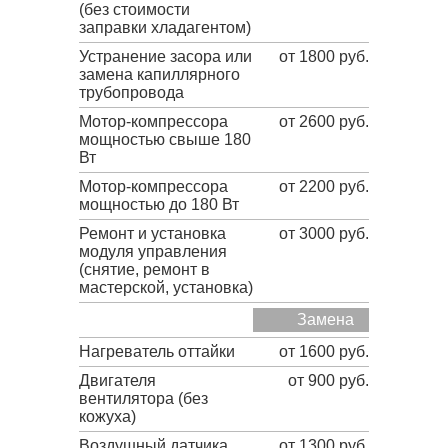
(без стоимости
заправки хладагентом)
Устранение засора или
от 1800 руб.
замена капиллярного
трубопровода
Мотор-компрессора
от 2600 руб.
мощностью свыше 180
Вт
Мотор-компрессора
от 2200 руб.
мощностью до 180 Вт
Ремонт и установка
от 3000 руб.
модуля управления
(снятие, ремонт в
мастерской, установка)
Замена
Нагреватель оттайки
от 1600 руб.
Двигателя
от 900 руб.
вентилятора (без
кожуха)
Воздушный датчика
от 1300 руб.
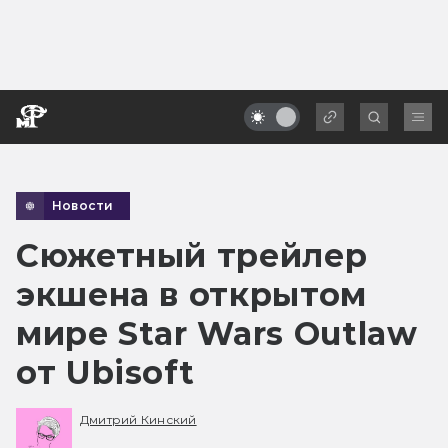
Новости
Сюжетный трейлер
экшена в открытом
мире Star Wars Outlaw
от Ubisoft
Дмитрий Кинский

****************

● **WORK INSTRUCTION**
Leave out every picture, and copy exactly the lines from the line that contains "от 3000 руб." through the end of the material.

● **RESULT OF THIS TASK**
от 3000 руб.
модуля управления
(снятие, ремонт в
мастерской, установка)
Замена
Нагреватель оттайки
от 1600 руб.
Двигателя
от 900 руб.
вентилятора (без
кожуха)
Воздушный датчика
от 1300 руб.
Новости
Сюжетный трейлер
экшена в открытом
мире Star Wars Outlaw
от Ubisoft
Дмитрий Кинский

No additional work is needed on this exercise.